Namun, ia mendapat kabar bahwa telah terjadi tumpang tindih di satgas tersebut. Alhasil, kerja mereka kurang terkoordinasi dengan baik. Untuk itu, ia meminta kepada pemerintah agar mampu mendudukkan hal tersebut sehingga ke depan operasi pendekatan non-keamanan lewat Satgas Nemangkawi ini bisa berjalan semakin efektif.
Arsul menilai, pendekatan penegakan hukum yang berjalan selama ini sudah tepat. Justru jika pendekatan itu diubah menjadi pendekatan militer atau perang, ia khawatir akan menimbulkan masalah baru di Papua.
”Ketika pendekatannya itu pendekatan perang atau pendekatan militer, itu pasti isu separatisme Papua atau pemisahaan Papua dari NKRI malah justru menguat,” ujar Arsul.
Meski demikian, menurut Arsul, Polri tidak bisa sendiri dalam melakukan proses penegakan hukum di Papua. Menurut dia, diperlukan juga bantuan sepenuhnya dari TNI. Apalagi, ia melihat, eskalasi konflik di sana semakin meningkat dan kekuatan yang dihadapi seperti militer atau semimiliter.
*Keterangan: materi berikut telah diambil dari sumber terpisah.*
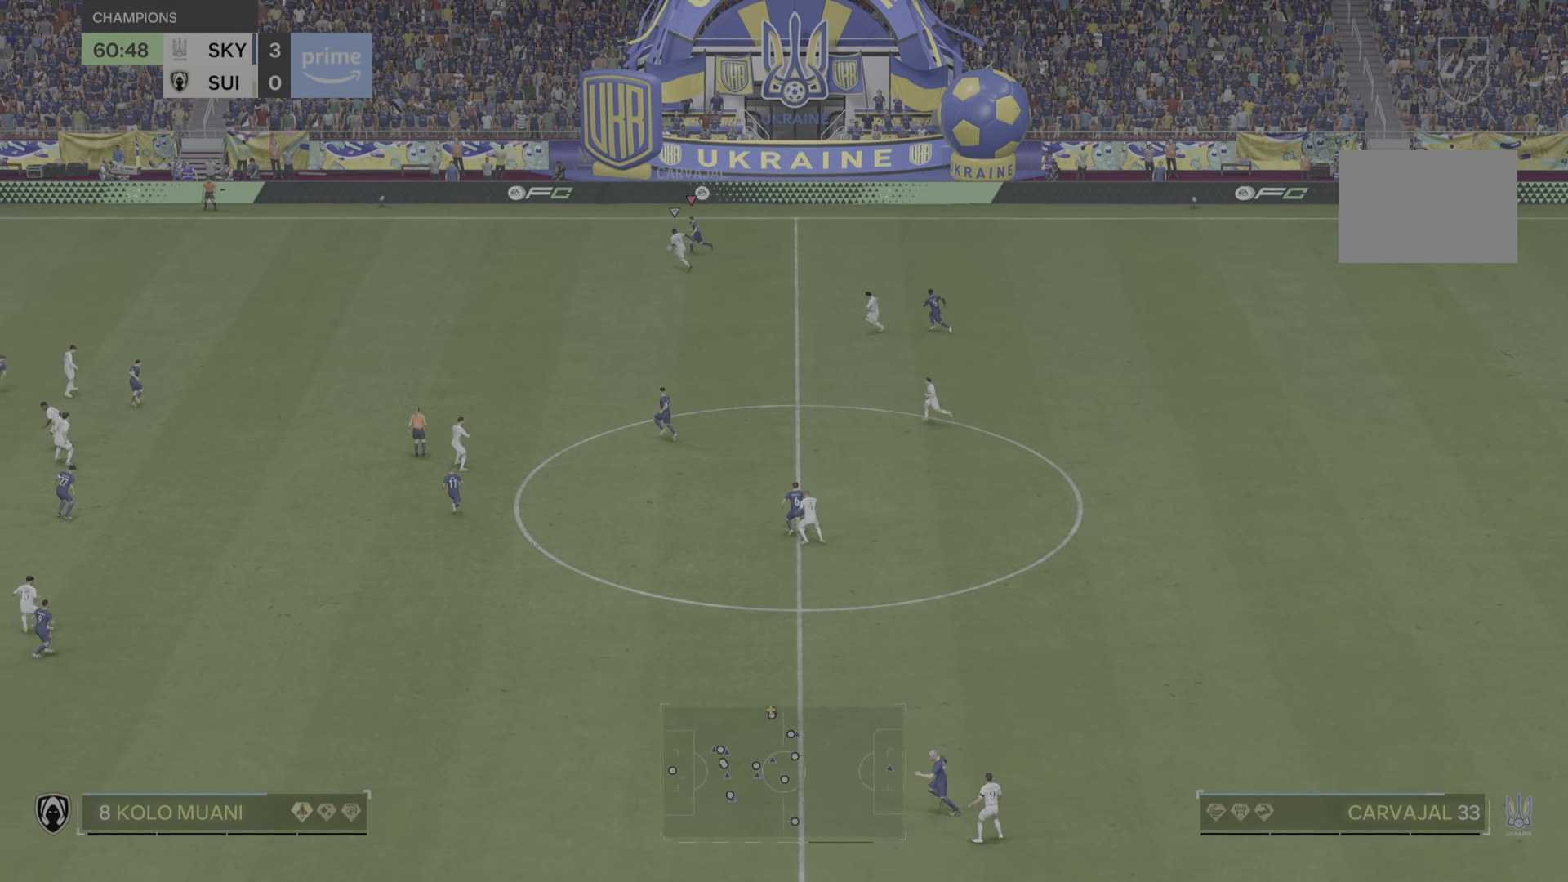
{"buttons": ["R2"], "left_stick": "left", "right_stick": "center", "events": []}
”Namun, kerangkanya adalah operasi militer selain perang, bukan operasi militer dalam rangka perang,” kata Arsul.
Tidak mau terpancing
Dihubungi secara terpisah, Menteri Koordinator Bidang Politik, Hukum, dan Keamanan Mahfud MD menyebut kewaspadaan akan ditingkatkan di Papua. Namun, pemerintah tak mau terpancing untuk bergerak melanggar hak asasi manusia dan demokrasi.
Mahfud menyampaikan, pasca-serangan brutal KKB yang menewaskan 11 warga sipil di Nduga, pemerintah tetap menggunakan pendekatan keamanan tertib sipil. Pemerintah akan waspada, tetapi tetap berhati-hati. Sebab, menurut dia, terkait dengan isu Papua selalu ada bias opini yang dikembangkan oleh kelompok tertentu. Misalnya, opini bahwa di Papua terjadi pelanggaran HAM oleh aparat yang kemudian menjadi sorotan dunia internasional.
Baca juga: Jalan Menuju Damai Papua
”Apabila opini ini yang dikembangkan, itu adalah hoaks karena faktanya KKB yang membunuhi warga sipil dengan keji,” tutur Mahfud.
Terkait dengan eskalasi konflik yang dianggap sebagai dampak pemekaran tiga daerah otonom baru (DOB) di Papua, Mahfud menjelaskan, di luar kelompok yang menolak pemekaran, seperti Organisasi Papua Merdeka dan KKB, sebenarnya masih banyak warga Papua yang mendukung.
”Kalau menunggu semua orang setuju atas suatu rencana kebijakan, maka tidak akan pernah ada kebijakan. Di dalam negara demokrasi biasa ada yang setuju atau tidak setuju,” kata Mahfud.